Image: Courtesy Emily Teater
Nuts and Nut Butters
Nuts like hazelnuts and pistachios are a key part of Italy’s culinary traditions—you can thank the country for Nutella, for one. Oregon, too, has its own claim to fame when it comes to nuts. The state produces a whopping 99 percent of hazelnuts grown in the US. Order organic hazelnuts for snacking, baking, and cooking from Meridian Orchards in Aurora, or try its hazelnut spread (with or without chocolate) under the Squirrelly Jane brand. The farm also supplies hazelnuts for some of the Hummingbird Wholesale products, like its Hazel Munch.
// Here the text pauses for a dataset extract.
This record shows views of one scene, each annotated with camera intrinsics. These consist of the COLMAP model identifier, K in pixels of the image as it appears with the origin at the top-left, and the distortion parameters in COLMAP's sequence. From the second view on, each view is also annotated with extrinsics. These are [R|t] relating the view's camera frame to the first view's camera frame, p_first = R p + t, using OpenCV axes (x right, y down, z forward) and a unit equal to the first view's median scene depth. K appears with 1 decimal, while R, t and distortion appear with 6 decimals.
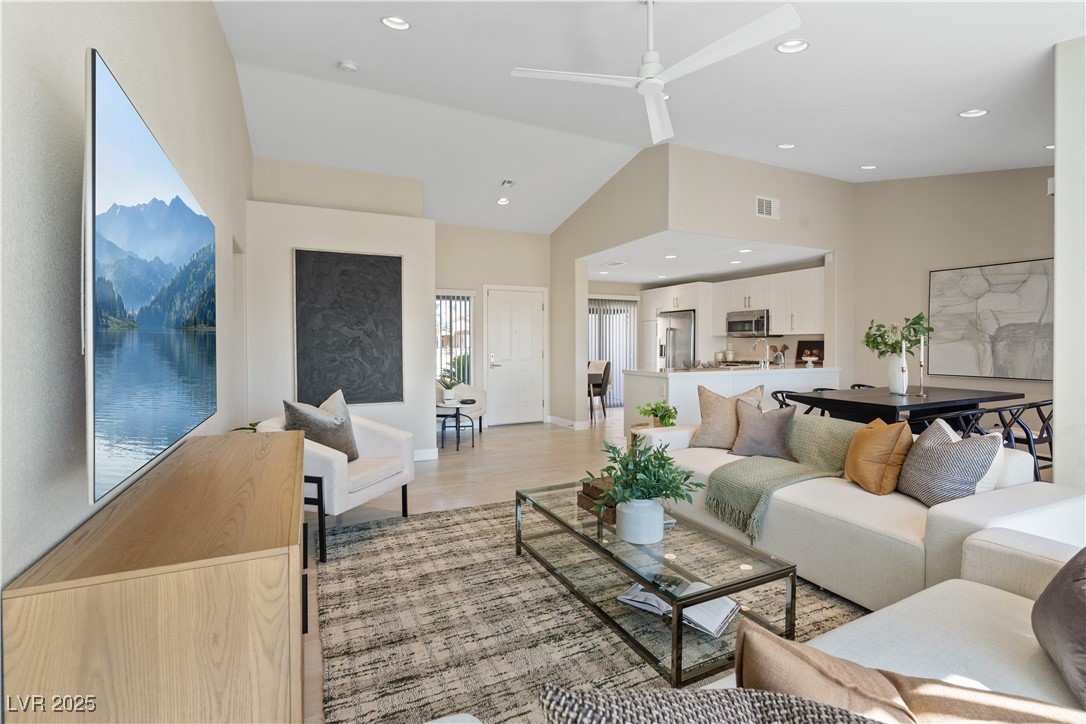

Alternatively, pistachio fans should check out Pistakio. Founders Nico Buffo (originally from Italy) and Francine Voit were disappointed by the pistachio butters available in Portland, finding them overly sweet and one-note. Wanting a taste of home, they developed this intensely nutty and versatile spread that can be enjoyed in both savory and sweet preparations, made with regeneratively farmed pistachios.
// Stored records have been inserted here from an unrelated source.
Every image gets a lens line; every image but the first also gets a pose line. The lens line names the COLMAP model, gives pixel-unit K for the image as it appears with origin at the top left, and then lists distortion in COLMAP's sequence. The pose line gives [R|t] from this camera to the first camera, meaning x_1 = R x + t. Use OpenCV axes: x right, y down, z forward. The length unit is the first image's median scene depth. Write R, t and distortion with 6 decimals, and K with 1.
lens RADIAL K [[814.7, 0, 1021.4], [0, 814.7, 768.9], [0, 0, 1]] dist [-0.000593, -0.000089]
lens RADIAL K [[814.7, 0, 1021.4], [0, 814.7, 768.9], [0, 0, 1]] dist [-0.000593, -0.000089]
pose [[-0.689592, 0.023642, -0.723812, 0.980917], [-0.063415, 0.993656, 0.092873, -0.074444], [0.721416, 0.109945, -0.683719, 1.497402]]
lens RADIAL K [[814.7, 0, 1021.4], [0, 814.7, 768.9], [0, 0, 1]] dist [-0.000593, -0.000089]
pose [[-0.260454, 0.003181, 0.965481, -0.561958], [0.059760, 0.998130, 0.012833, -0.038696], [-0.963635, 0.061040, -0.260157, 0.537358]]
Image: Courtesy Mattea Schwab
Wine
Oregon’s wine country has earned a global reputation for its French varietals, namely Chardonnay and Pinot Noir. But in recent years, Italian grapes have been finding a home in the Willamette Valley. We share the 45th parallel with France’s Rhône Valley and Italy’s Po Valley, all auspicious climates for viniculture. Remy Wines’ arneis (a Piedmontese white wine with notes of pear and chamomile) and lagrein (robust and fruit-forward, from the Alto Adige province) will transport you to the mountainous northern reaches of Italy. In Dundee, Day Wines’ vermentino offers salty, citrusy notes reminiscent of the Mediterranean. In Yamhill-Carlton, Stag Hollow produces dolcetto, known for its cherry and almond notes; Stag Hollow also uses the Piedmontese variety for sparkling rosé. Not keen on a trip down Pacific Highway? Buona Notte serves several red and rosé wines made from Italian grapes—Dolcetto, Sangiovese, and a vermouth with a Pinot Grigio base—at its SE Portland tasting room.
Aperitivo and Amaro
A proper Italian meal begins with an aperitivo and ends with amaro. While the storied Italian brands are iconic for a reason, local producers are worth checking out. DeGroff Spirits produces a bittersweet aperitivo and “New World” amaro in Hood River Valley. Portland’s Accompani, part of Straightaway Cocktails, makes its own line of herbal liquors. Its deliciously bittersweet Crimson Snap can be used in classic cocktails, like a Negroni or spritz, in place of brands like Campari and Aperol, and pairs nicely with Accompani’s Italian-inspired sweet vermouth. Elsewhere in the city, New Deal Distillery makes its own nocino, a jet-black Italian liqueur made from green walnuts and infused with spices such as cloves and nutmeg. In Eugene, Elixir Craft Spirits carries on another Italian tradition, producing the aromatic amaro Calisaya from cinchona bark and oranges.